Stored records
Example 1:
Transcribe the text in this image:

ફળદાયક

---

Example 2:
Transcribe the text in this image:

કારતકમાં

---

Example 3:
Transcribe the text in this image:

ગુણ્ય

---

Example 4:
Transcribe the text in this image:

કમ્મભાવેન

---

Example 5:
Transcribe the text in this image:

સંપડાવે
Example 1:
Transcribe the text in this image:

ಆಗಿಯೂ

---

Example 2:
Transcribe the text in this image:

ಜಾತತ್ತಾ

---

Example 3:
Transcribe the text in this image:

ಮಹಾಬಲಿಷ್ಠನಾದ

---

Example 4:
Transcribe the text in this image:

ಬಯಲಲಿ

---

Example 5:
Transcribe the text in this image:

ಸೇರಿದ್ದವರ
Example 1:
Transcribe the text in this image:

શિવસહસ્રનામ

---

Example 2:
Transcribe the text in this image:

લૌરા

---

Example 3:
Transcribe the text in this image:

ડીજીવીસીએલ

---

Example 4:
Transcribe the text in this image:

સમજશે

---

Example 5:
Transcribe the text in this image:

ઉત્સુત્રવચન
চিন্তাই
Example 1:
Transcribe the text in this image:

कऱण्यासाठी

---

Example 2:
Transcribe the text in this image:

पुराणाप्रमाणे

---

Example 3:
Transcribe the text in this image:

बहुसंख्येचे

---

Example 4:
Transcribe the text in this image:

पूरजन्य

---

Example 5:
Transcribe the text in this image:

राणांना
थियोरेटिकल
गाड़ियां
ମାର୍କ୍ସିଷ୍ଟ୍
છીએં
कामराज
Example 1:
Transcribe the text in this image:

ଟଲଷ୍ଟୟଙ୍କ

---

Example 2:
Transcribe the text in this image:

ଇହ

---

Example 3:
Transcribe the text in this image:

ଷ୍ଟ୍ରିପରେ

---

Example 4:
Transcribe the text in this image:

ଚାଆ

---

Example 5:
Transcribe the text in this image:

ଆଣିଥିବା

**Given instruction**
Lay out every line of the entries above as a Markdown table with two columns, No. and Line. Number the rows in order and leave out blank lines.

**The reply**
| No. | Line |
|---|---|
| 1 | Example 1: |
| 2 | Transcribe the text in this image: |
| 3 | ફળદાયક |
| 4 | --- |
| 5 | Example 2: |
| 6 | Transcribe the text in this image: |
| 7 | કારતકમાં |
| 8 | --- |
| 9 | Example 3: |
| 10 | Transcribe the text in this image: |
| 11 | ગુણ્ય |
| 12 | --- |
| 13 | Example 4: |
| 14 | Transcribe the text in this image: |
| 15 | કમ્મભાવેન |
| 16 | --- |
| 17 | Example 5: |
| 18 | Transcribe the text in this image: |
| 19 | સંપડાવે |
| 20 | Example 1: |
| 21 | Transcribe the text in this image: |
| 22 | ಆಗಿಯೂ |
| 23 | --- |
| 24 | Example 2: |
| 25 | Transcribe the text in this image: |
| 26 | ಜಾತತ್ತಾ |
| 27 | --- |
| 28 | Example 3: |
| 29 | Transcribe the text in this image: |
| 30 | ಮಹಾಬಲಿಷ್ಠನಾದ |
| 31 | --- |
| 32 | Example 4: |
| 33 | Transcribe the text in this image: |
| 34 | ಬಯಲಲಿ |
| 35 | --- |
| 36 | Example 5: |
| 37 | Transcribe the text in this image: |
| 38 | ಸೇರಿದ್ದವರ |
| 39 | Example 1: |
| 40 | Transcribe the text in this image: |
| 41 | શિવસહસ્રનામ |
| 42 | --- |
| 43 | Example 2: |
| 44 | Transcribe the text in this image: |
| 45 | લૌરા |
| 46 | --- |
| 47 | Example 3: |
| 48 | Transcribe the text in this image: |
| 49 | ડીજીવીસીએલ |
| 50 | --- |
| 51 | Example 4: |
| 52 | Transcribe the text in this image: |
| 53 | સમજશે |
| 54 | --- |
| 55 | Example 5: |
| 56 | Transcribe the text in this image: |
| 57 | ઉત્સુત્રવચન |
| 58 | চিন্তাই |
| 59 | Example 1: |
| 60 | Transcribe the text in this image: |
| 61 | कऱण्यासाठी |
| 62 | --- |
| 63 | Example 2: |
| 64 | Transcribe the text in this image: |
| 65 | पुराणाप्रमाणे |
| 66 | --- |
| 67 | Example 3: |
| 68 | Transcribe the text in this image: |
| 69 | बहुसंख्येचे |
| 70 | --- |
| 71 | Example 4: |
| 72 | Transcribe the text in this image: |
| 73 | पूरजन्य |
| 74 | --- |
| 75 | Example 5: |
| 76 | Transcribe the text in this image: |
| 77 | राणांना |
| 78 | थियोरेटिकल |
| 79 | गाड़ियां |
| 80 | ମାର୍କ୍ସିଷ୍ଟ୍ |
| 81 | છીએં |
| 82 | कामराज |
| 83 | Example 1: |
| 84 | Transcribe the text in this image: |
| 85 | ଟଲଷ୍ଟୟଙ୍କ |
| 86 | --- |
| 87 | Example 2: |
| 88 | Transcribe the text in this image: |
| 89 | ଇହ |
| 90 | --- |
| 91 | Example 3: |
| 92 | Transcribe the text in this image: |
| 93 | ଷ୍ଟ୍ରିପରେ |
| 94 | --- |
| 95 | Example 4: |
| 96 | Transcribe the text in this image: |
| 97 | ଚାଆ |
| 98 | --- |
| 99 | Example 5: |
| 100 | Transcribe the text in this image: |
| 101 | ଆଣିଥିବା |